Page text:
· · · · ·
Shashi Caan is a design futurist, educator and an author. Her dedication to furthering human betterment through and by design is reflected in her 25-year design career.

==Biography==
Shashi Caan is of Indian origin and was educated at the Edinburgh College of Art, Scotland, BFA(Hons), and later at Pratt Institute, New York City, two master’s degrees, the first in Industrial Design and the second in Architecture.

==Professional practice==
Shashi Caan is the founding partner of THE COLLECTIVE US/THE SC COLLECTIVE UK which provides architecture, interior, workplace, and product design solutions focusing on supporting people both pragmatically and qualitatively.
In 2013, Shashi Caan also founded GloW-DESIGN (Globally We Design), a platform whose purpose is to generate and disseminate new design thinking, practice and processes to tackle the ever more pressing and contemporary problems facing humanity at large. GloW-DESIGN is composed by five different programs:

- Next-GenNarrative (NGN) creative leadership Think-Tank;
- ReDesignEd Educators Forum;
- World Youth Designer Program: include the World Youth Designer and World Youth Designer Forum (WYD + WYDF);
- CoDesign from concept to reality – Design projects co-designed collaboratively in live time across the world;
- GloW-Design expo – addressing design and market.

In 2018, The GloW-DESIGN Educators Forum 2018 formulated the Universal Design Educators Charter as part of the ReDesignEd program. The Charter was created to provide a framework and filter through which design education and curricula are assessed, valued, and contextualized globally and collectively. The Charter is a collection of seven articles, six of them affirming a common global aspiration of achievement for all designers, and the last one a disclaimer. The essays address the areas of:

- Culture change,
- Knowledge and skills (education),
- Sustainability,
- Technology,
- Acknowledgement (certification) and
- Responsibility.

The Universal Educational Charter recognizes that design impacts all aspects of life, therefore, it has to serve the endeavor for the betterment of human experience, quality of life, well-being, and happiness.

The Universal Educational Charter recognizes that design impacts all aspects of life; therefore, it has to serve the endeavor for the betterment of human experience, quality of life, well-being, and happiness.

Since the 1980s, Shashi Caan has held numerous teaching engagements at such institutions as Parson the New School for Design, in New York. From 2002-2007, Professor Caan was the Chair of the Interiors Program at Parsons and she served as the Faculty Trustee on the Board of Trustees for the New York School of Interior Design.

Caan is the current CEO of the International Federation of Interior Architects/Designers (IFI), for which she was President from 2009 to 2014.

During her presidency, in 2011, she conceived and helped to inaugurate the IFI Interiors Declaration . This Declaration, initiated with input from 88 world counties. The Interiors Declaration has been adopted at city government level by some 124 world cities and two nations: the Philippines and Nigeria.
· · · · ·
Collected data
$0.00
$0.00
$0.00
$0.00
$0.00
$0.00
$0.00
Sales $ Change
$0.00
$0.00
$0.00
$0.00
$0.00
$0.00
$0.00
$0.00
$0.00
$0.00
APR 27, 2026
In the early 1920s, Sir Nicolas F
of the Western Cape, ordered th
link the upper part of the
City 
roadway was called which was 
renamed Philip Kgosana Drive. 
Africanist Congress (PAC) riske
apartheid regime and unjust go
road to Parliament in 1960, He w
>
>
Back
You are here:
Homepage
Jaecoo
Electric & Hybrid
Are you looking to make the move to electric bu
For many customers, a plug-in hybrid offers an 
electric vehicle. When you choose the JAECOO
· · · · ·
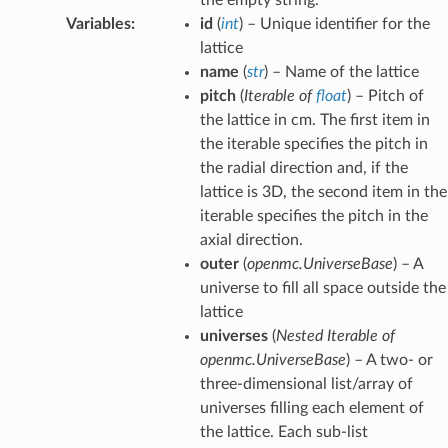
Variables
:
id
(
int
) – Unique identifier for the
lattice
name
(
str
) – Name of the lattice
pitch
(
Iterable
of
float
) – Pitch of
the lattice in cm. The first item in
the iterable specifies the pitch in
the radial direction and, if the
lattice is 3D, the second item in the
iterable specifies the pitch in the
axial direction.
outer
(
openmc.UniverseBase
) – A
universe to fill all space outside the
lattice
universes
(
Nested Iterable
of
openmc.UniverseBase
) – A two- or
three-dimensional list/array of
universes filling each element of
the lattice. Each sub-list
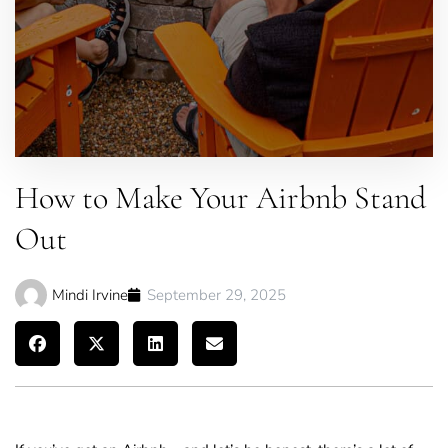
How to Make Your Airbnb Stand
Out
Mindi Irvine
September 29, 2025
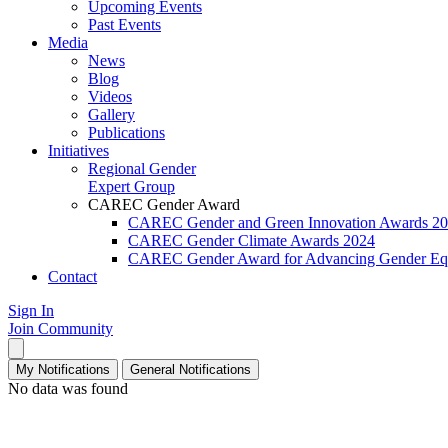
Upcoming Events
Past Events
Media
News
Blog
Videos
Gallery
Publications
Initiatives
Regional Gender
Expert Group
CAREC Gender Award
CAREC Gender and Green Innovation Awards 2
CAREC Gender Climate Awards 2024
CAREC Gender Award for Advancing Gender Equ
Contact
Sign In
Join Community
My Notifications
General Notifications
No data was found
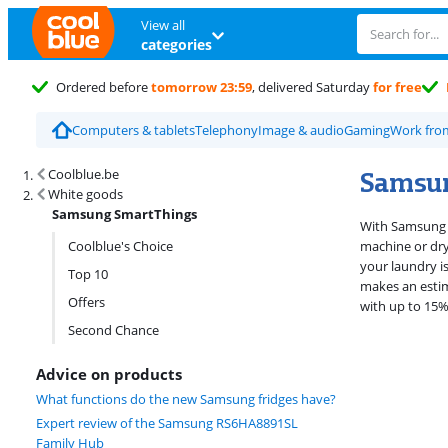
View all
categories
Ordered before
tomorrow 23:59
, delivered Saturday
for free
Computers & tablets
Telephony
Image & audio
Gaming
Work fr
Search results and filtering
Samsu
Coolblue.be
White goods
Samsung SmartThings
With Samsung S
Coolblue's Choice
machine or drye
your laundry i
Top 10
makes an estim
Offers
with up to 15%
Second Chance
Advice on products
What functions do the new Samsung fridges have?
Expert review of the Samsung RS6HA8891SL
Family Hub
· · · · ·
Activity:
Reproduce the stretch of the Shashi Caan biography from "Caan is the current" through "Philippines and Nigeria.".

Answer to the exercise:
Caan is the current CEO of the International Federation of Interior Architects/Designers (IFI), for which she was President from 2009 to 2014.

During her presidency, in 2011, she conceived and helped to inaugurate the IFI Interiors Declaration . This Declaration, initiated with input from 88 world counties. The Interiors Declaration has been adopted at city government level by some 124 world cities and two nations: the Philippines and Nigeria.